Looking for a well balanced portfolio, I've always tried to pick good funds in the Large, Mid, and Small Cap categories based on the fund's objective. Lately, this has become difficult to accomplish. In the latest WSJ Quarterly Mutual Fund Report, Lipper now rates the Janus Triton Fund (JANIX) as a Mid-Cap Growth, where formerly it was Small-Cap. It also rates the Janus Enterprise (JAENX) as an All-Cap Growth, where formerly it was Mid-Cap.
I'm not going to rebalance my portfolio because fund managers can't adhere to objectives, or Lipper uses their own criteria, but I'm wondering if my approach to diversity is too simplistic? Rather than Large-Mid-Small, should I be using other categories? I'm interested in your opinions. Thanks.
Comments
Regards,
Ted
https://www.google.com/finance?q=NYSEARCA:ITOT&ei=oF_pUfCbMMSerAHZzAE
Of course this puts you in the position of trying to out guess your fund managers but that's for another discussion.
ITOT is a great idea, although I would prefer VTI which is slightly less expensive and has a much higher average daily trading volume. The mutual fund equivalent of VTI is VTSMX/VTSAX/VITSX.
Kevin
Investor: No, I wasn't aware of the change of managers. Are you suggesting dumping the fund, or just paying careful attention thru the next few quarters?

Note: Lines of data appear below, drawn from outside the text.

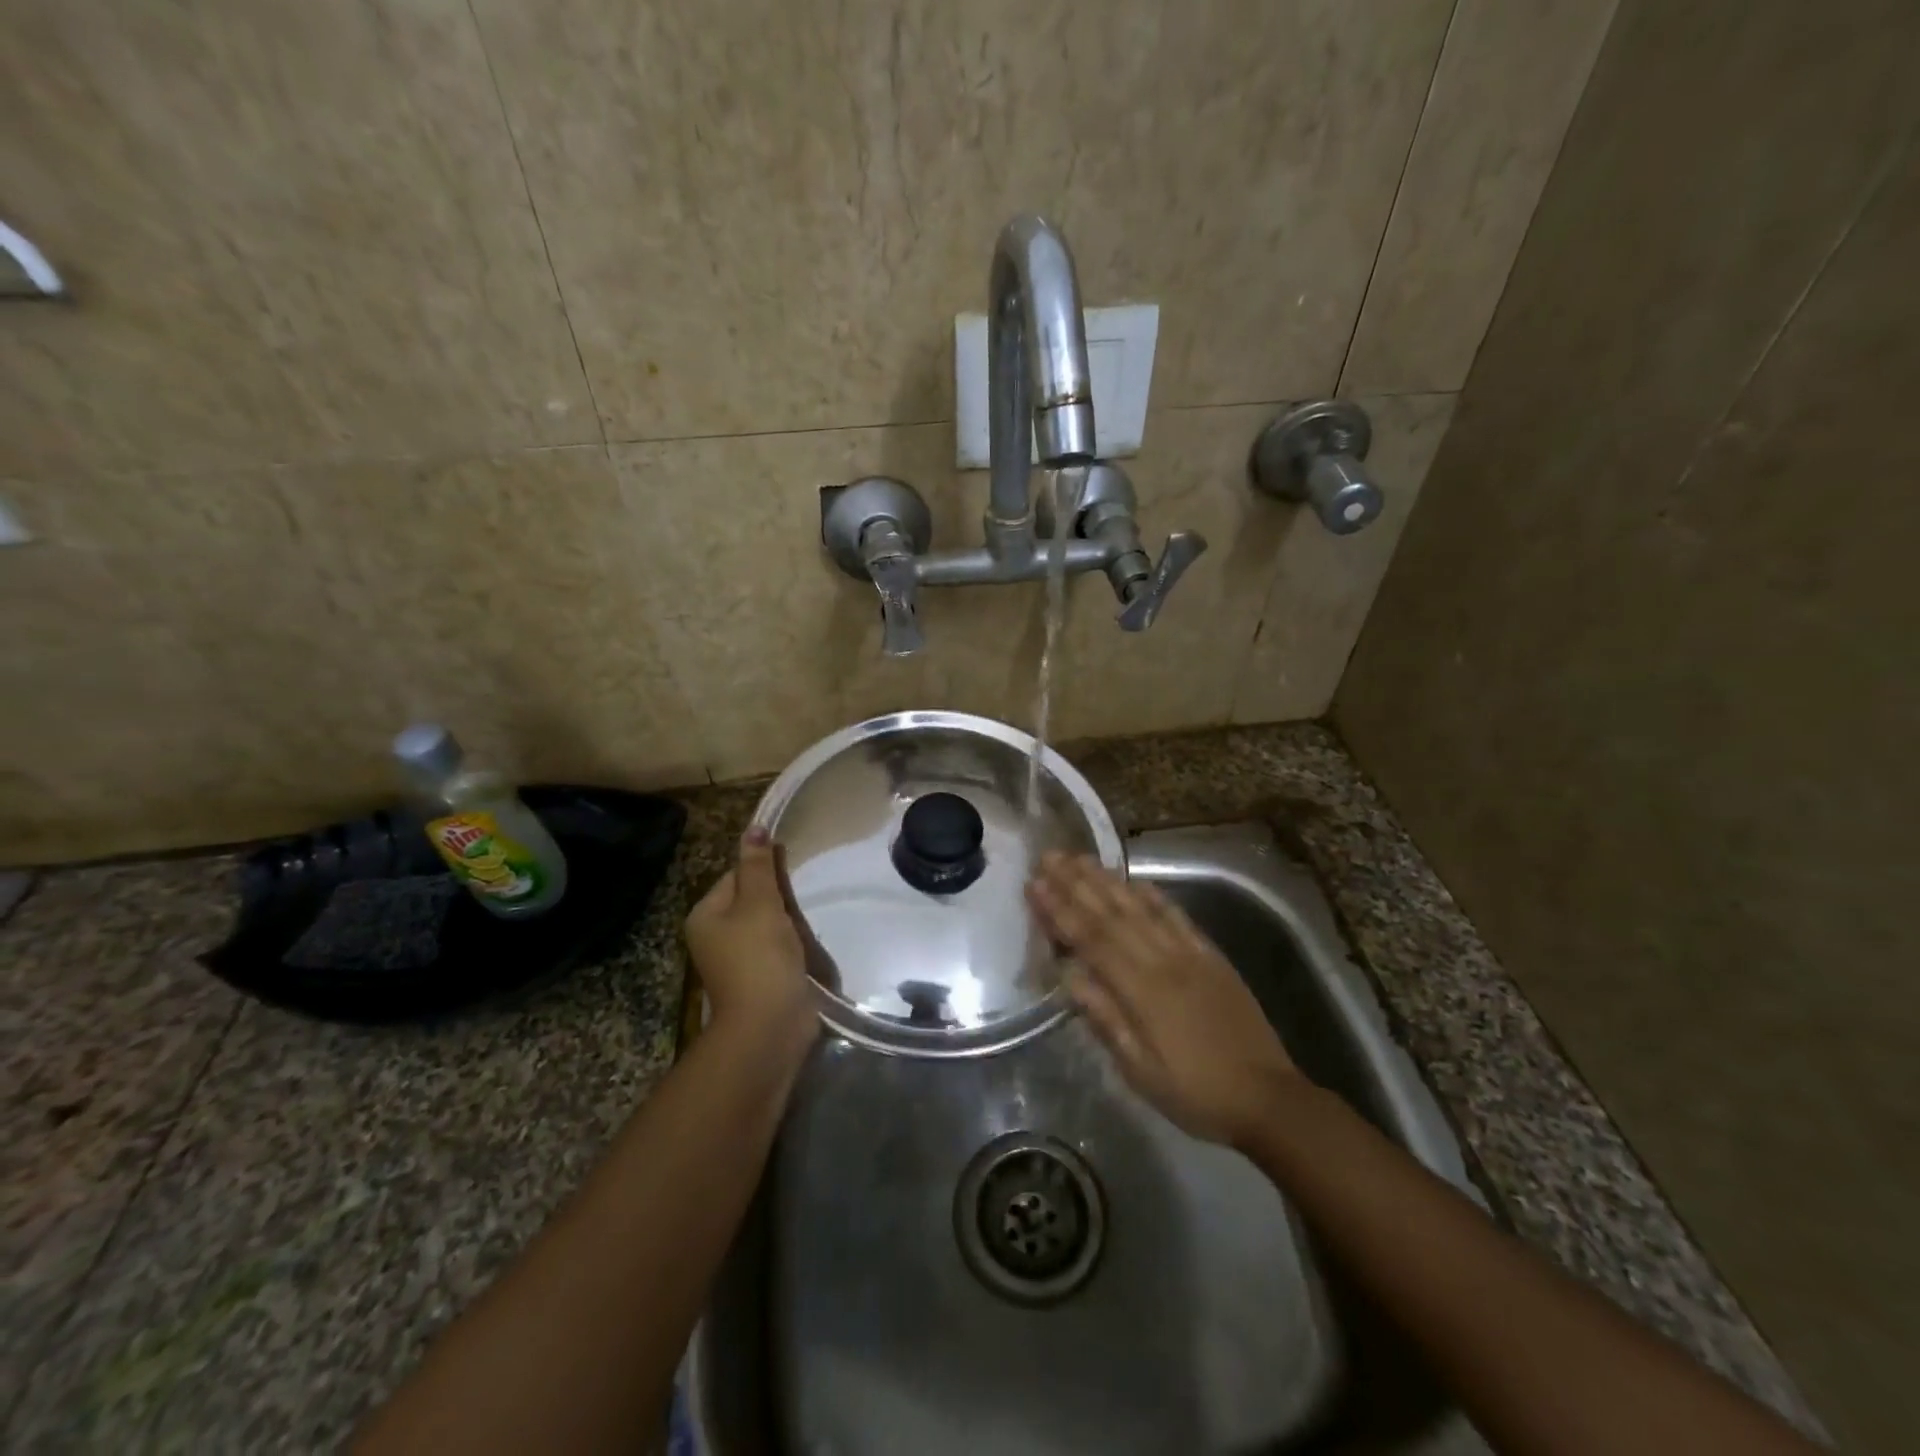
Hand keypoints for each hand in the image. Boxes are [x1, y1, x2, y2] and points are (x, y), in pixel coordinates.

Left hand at [685, 828, 818, 1055]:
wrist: (770, 1026)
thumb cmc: (760, 958)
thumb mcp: (760, 904)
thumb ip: (758, 866)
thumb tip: (754, 827)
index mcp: (706, 915)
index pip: (736, 875)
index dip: (765, 870)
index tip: (792, 871)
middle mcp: (714, 936)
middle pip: (751, 899)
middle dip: (779, 897)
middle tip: (804, 896)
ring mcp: (737, 960)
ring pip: (767, 924)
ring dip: (788, 921)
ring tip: (808, 919)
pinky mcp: (760, 978)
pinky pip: (776, 948)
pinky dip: (792, 944)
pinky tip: (807, 944)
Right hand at [1028, 852, 1306, 1147]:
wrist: (1267, 1098)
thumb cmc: (1195, 1093)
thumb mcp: (1141, 1071)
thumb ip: (1105, 1019)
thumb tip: (1068, 975)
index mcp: (1142, 992)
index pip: (1092, 940)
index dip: (1060, 910)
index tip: (1035, 884)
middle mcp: (1164, 961)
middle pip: (1112, 914)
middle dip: (1076, 883)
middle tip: (1048, 856)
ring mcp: (1190, 954)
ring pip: (1141, 907)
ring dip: (1107, 880)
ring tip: (1079, 858)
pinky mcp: (1211, 955)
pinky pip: (1177, 916)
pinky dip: (1154, 895)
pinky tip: (1135, 880)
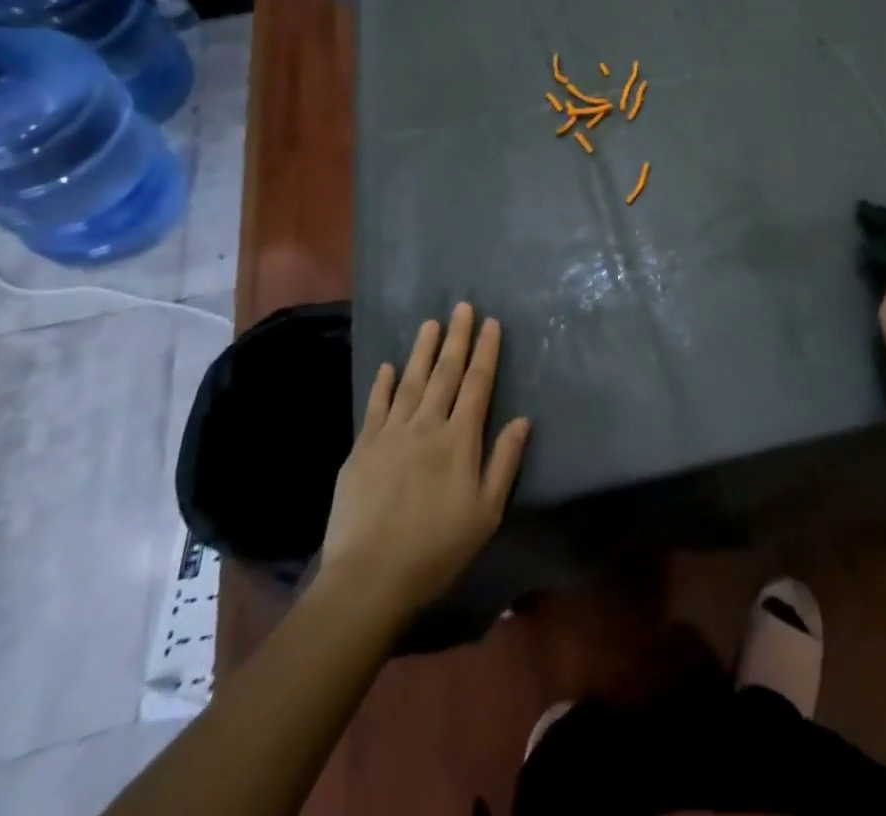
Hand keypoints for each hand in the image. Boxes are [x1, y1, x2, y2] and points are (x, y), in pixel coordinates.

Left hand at [318, 303, 531, 616]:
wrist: (368, 578)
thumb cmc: (436, 549)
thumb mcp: (486, 512)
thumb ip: (504, 462)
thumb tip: (523, 419)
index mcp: (459, 439)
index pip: (477, 384)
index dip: (486, 352)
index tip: (491, 323)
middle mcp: (426, 426)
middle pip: (445, 373)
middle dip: (457, 338)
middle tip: (463, 306)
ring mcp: (390, 435)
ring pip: (410, 381)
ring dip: (422, 350)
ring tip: (430, 324)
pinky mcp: (362, 450)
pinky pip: (375, 407)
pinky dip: (382, 385)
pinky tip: (388, 366)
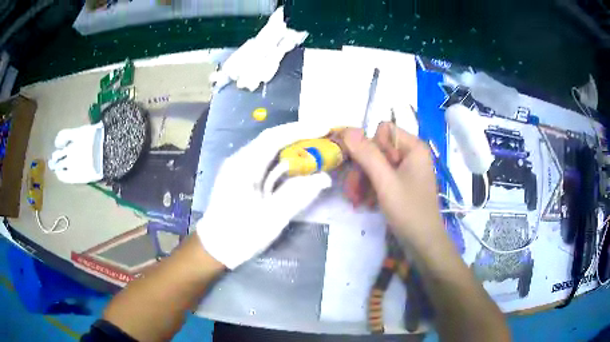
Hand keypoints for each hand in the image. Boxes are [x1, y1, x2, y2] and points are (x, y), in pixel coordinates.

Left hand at [196, 122, 331, 268]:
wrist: (214, 247)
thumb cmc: (240, 234)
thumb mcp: (272, 217)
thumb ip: (298, 195)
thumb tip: (324, 178)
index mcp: (243, 166)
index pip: (274, 138)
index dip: (300, 130)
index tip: (324, 128)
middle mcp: (239, 160)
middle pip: (271, 139)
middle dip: (298, 136)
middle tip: (324, 136)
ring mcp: (237, 167)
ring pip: (267, 149)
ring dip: (291, 146)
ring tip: (315, 146)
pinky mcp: (239, 176)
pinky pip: (264, 160)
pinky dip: (282, 159)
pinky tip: (295, 164)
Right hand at [341, 123, 443, 246]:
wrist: (423, 243)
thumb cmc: (409, 211)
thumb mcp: (385, 182)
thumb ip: (367, 155)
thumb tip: (347, 130)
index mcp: (413, 147)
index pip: (383, 130)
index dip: (371, 147)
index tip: (368, 170)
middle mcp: (411, 154)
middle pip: (377, 149)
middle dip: (362, 169)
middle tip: (352, 190)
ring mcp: (407, 169)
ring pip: (376, 164)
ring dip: (363, 181)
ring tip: (356, 200)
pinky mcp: (402, 183)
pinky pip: (381, 177)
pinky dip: (371, 188)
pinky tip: (365, 203)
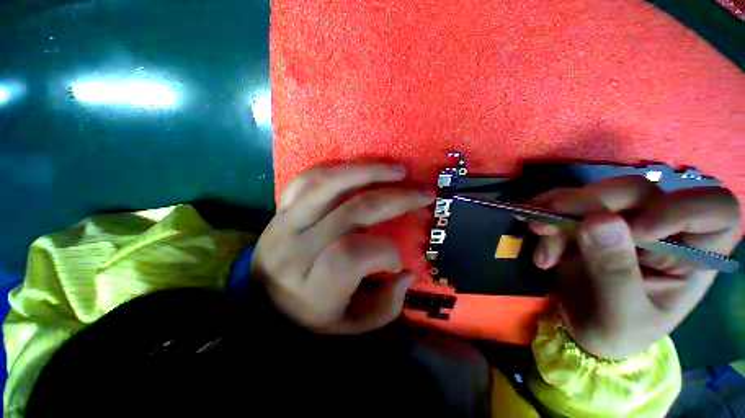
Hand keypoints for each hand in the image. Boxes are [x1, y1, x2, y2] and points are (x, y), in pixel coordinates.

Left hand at [251, 163, 433, 333]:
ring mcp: (286, 223)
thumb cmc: (310, 318)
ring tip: (397, 170)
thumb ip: (385, 305)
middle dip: (395, 198)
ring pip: (329, 184)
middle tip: (422, 193)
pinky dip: (337, 169)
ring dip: (369, 172)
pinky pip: (307, 178)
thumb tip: (407, 273)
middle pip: (352, 211)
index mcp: (314, 285)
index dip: (386, 253)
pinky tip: (359, 169)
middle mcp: (298, 249)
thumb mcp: (351, 325)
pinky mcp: (281, 209)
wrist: (261, 304)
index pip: (353, 255)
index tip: (398, 261)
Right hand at [529, 177, 740, 358]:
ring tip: (535, 234)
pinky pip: (566, 201)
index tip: (638, 230)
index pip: (715, 211)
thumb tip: (598, 222)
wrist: (580, 327)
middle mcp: (662, 229)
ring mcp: (622, 221)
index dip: (682, 209)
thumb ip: (615, 271)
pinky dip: (543, 210)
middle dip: (590, 204)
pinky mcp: (587, 220)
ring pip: (595, 194)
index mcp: (693, 257)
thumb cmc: (614, 332)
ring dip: (558, 210)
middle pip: (638, 192)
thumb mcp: (619, 314)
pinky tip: (532, 230)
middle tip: (548, 223)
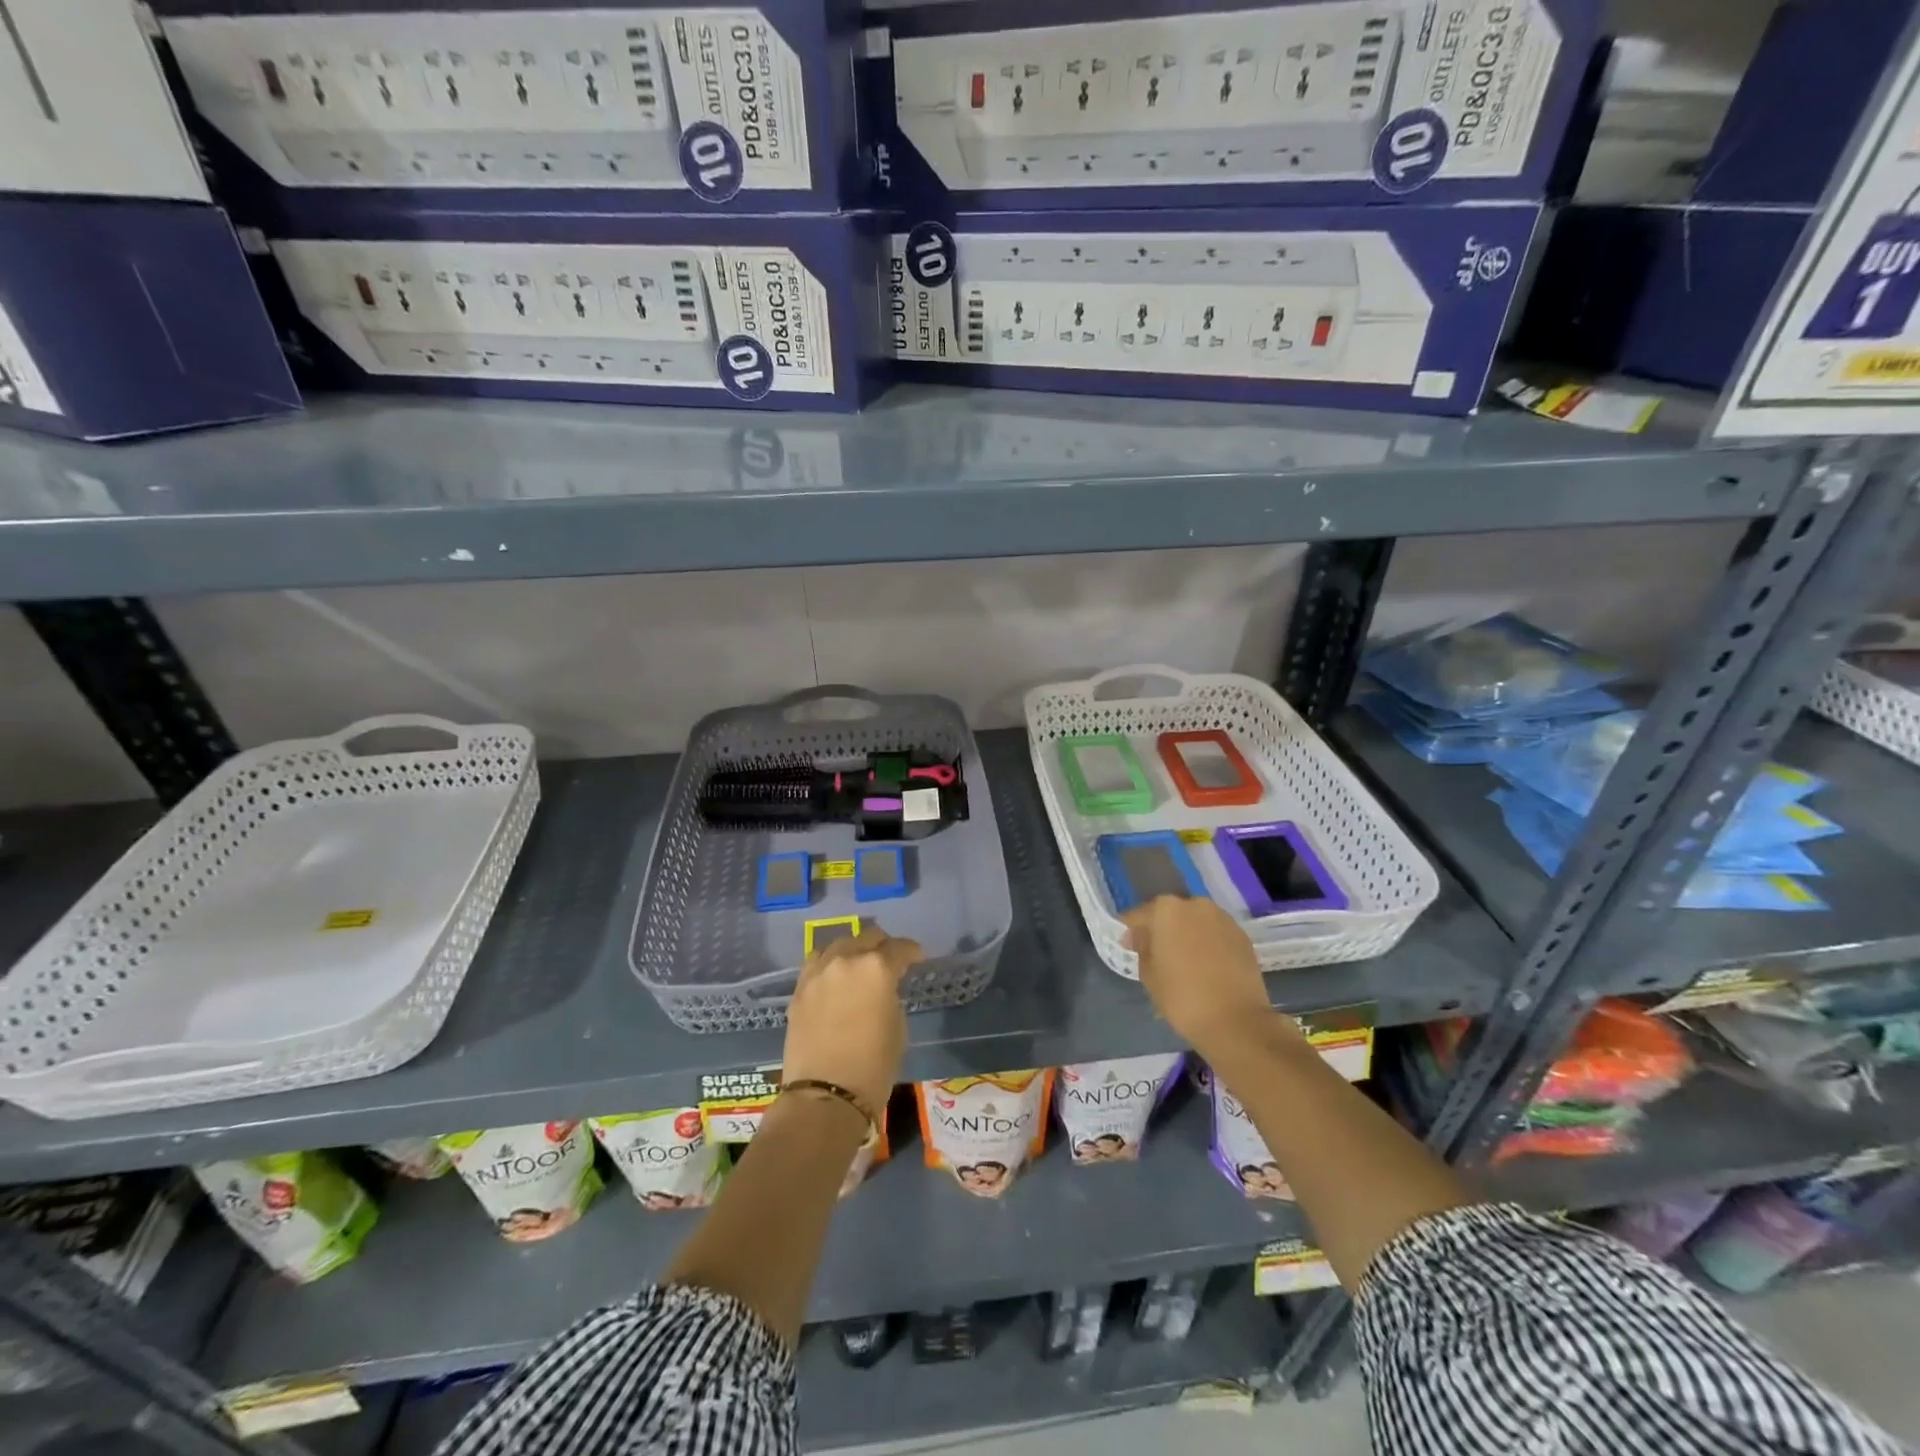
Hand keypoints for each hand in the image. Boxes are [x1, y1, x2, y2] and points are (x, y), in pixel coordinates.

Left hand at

Ted is correct if you are trying for a balanced US portfolio, but Kdow has the costs figured. I have ridden "good" funds up and down and sometimes up again long enough to believe that the only managers who (occasionally) earn their fees have the latitude to switch styles and markets at will.
Almost all posters here are market timers, but some are still in the closet. Considering how few managers consistently out-perform the index over time (few of mine have; and, as investor points out, they often leave to make more money - and the source of that money is you, of course), you either have to trust "go anywhere" managers (probably best reserved for "non-core" funds) or look at the P/E ratios of various market segments (including non-US) and decide if you have the courage to 'buy the unloved" in an index (probably not emerging markets or foreign small caps, though), which usually works if you live long enough.